Habib noticed Newman looking about and shouted over the noise of the engine, “That is the Euphrates. Do you remember? It is one of the two great rivers mentioned in Genesis. The other is the Tigris.”

“Genesis?”

“In the Bible… Adam and Eve… Eden was somewhere between the two rivers. The earliest paradise was not far from where we are now.”

“Ah… the Bible.” But Newman's planned escape route followed the
Tigris
River, not the Euphrates. He knew the aircraft that had come to his aid earlier in the day would never think to search for him along the Euphrates. And the QRF, coming in from Turkey, was to search for anyone from the mission escaping and evading on the way
north
, to Turkey. Newman tried to push back the pain he was feeling to envision the course of the Euphrates.

The wounded Marine closed his eyes again. He had no choice.
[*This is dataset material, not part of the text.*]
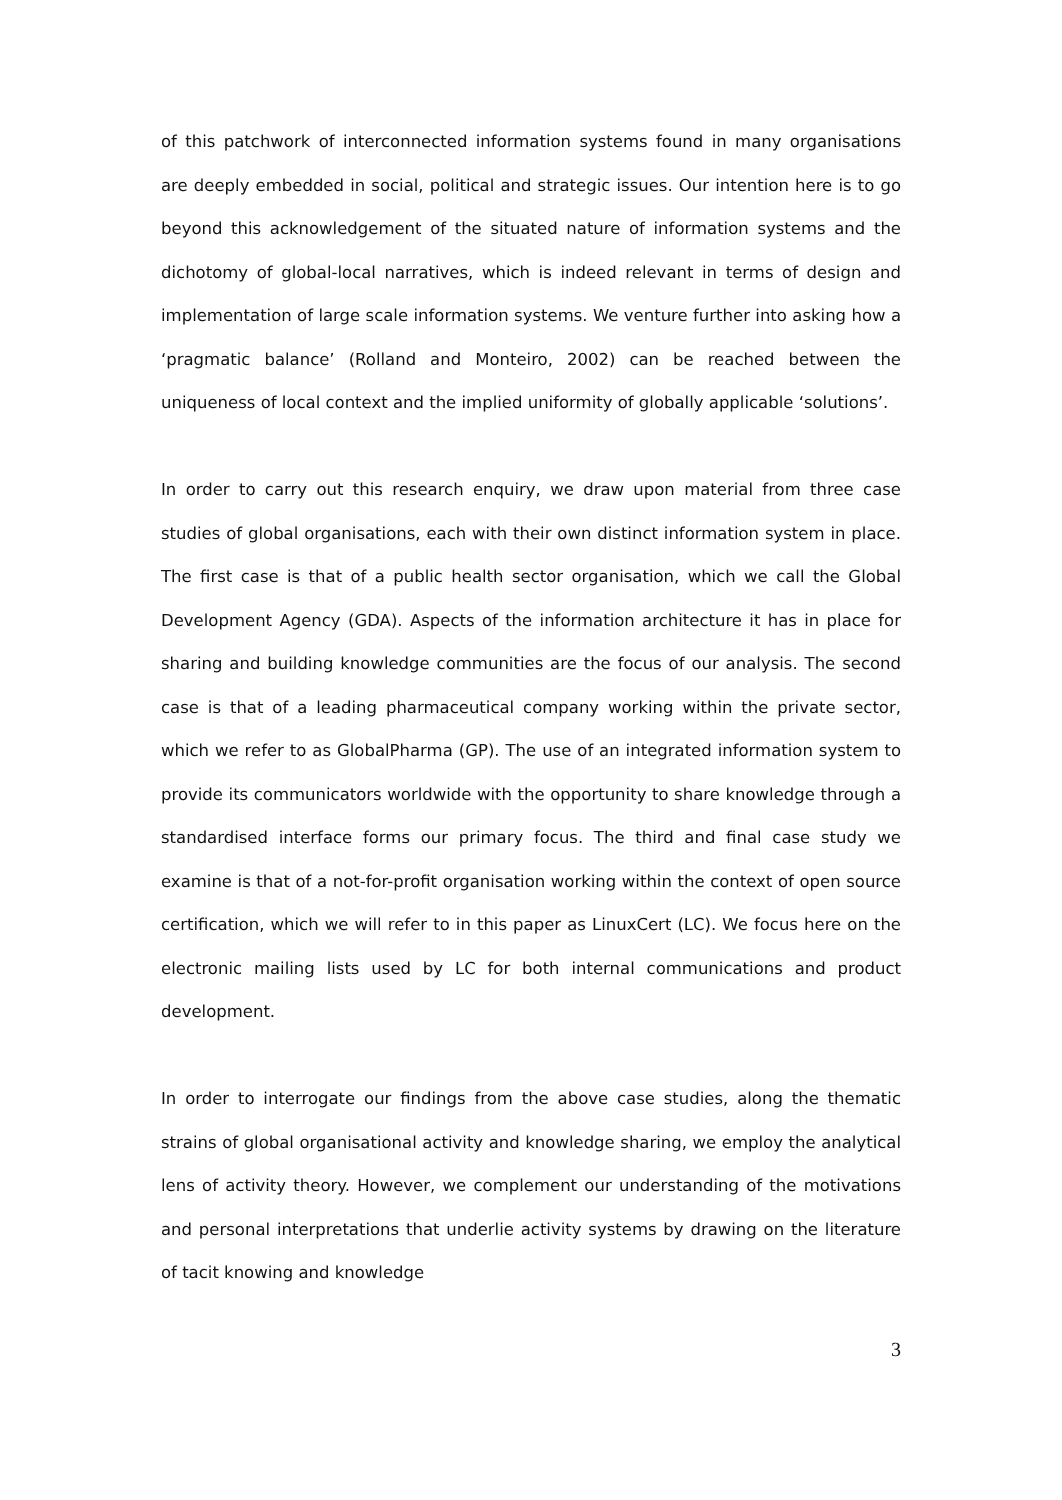of this patchwork of interconnected information systems found in many organisations are deeply embedded in social, political and strategic issues. Our intention here is to go beyond this acknowledgement of the situated nature of information systems and the dichotomy of global-local narratives, which is indeed relevant in terms of design and implementation of large scale information systems. We venture further into asking how a ‘pragmatic balance’ (Rolland and Monteiro, 2002) can be reached between the uniqueness of local context and the implied uniformity of globally applicable ‘solutions’.
In order to carry out this research enquiry, we draw upon material from three case studies of global organisations, each with their own distinct information system in place. The first case is that of a public health sector organisation, which we call the Global Development Agency (GDA). Aspects of the information architecture it has in place for sharing and building knowledge communities are the focus of our analysis. The second case is that of a leading pharmaceutical company working within the private sector, which we refer to as GlobalPharma (GP). The use of an integrated information system to provide its communicators worldwide with the opportunity to share knowledge through a standardised interface forms our primary focus. The third and final case study we examine is that of a not-for-profit organisation working within the context of open source certification, which we will refer to in this paper as LinuxCert (LC). We focus here on the electronic mailing lists used by LC for both internal communications and product development.
In order to interrogate our findings from the above case studies, along the thematic strains of global organisational activity and knowledge sharing, we employ the analytical lens of activity theory. However, we complement our understanding of the motivations and personal interpretations that underlie activity systems by drawing on the literature of tacit knowing and knowledge
3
He had to trust that this old man who called himself a Christian would help him.

THE
BELIEVER

 

 

CHAPTER EIGHTEEN

Road to Anah, Iraq

________________________________________

Tuesday, 7 March 1995
1600 Hours, Local

 

N
ewman awoke just as the truck passed through the little riverside town of Al Fuhaymi. His driver was listening to an excited voice talking in Arabic on the truck's radio. A sign on the outskirts of the village gave notice of the next settlement big enough at least to warrant a name: “Anah — 25 km.” The throbbing pain from his burns had subsided a little, and the breeze from the open truck window was a soothing, cooling touch to his face and upper arms.

The old man stopped the vehicle at an isolated bend of the sluggish river to their right. He took two gas cans from the bed of the truck and filled the gas tank.

“We must remove anything that would identify you as an American,” he told Newman when he got back in. “There is a checkpoint up ahead with guards that may not accept my offering as an incentive to blind their eyes. We cannot take that chance.”

He unloaded the remnants of Newman's uniform and equipment and headed for the river.

“Wait,” Newman shouted. There are some things there I simply must have. Please.”

The old man came back and Newman painfully pawed through the charred remains of the parachute-material knapsack he had made. He removed a signal mirror, a flare launcher, a pistol, the extra ammunition, the money belt—into which he placed the dogtags and wedding rings of his dead crewmates—and the EncryptionLok-3. “I must keep these,” he said to the old man.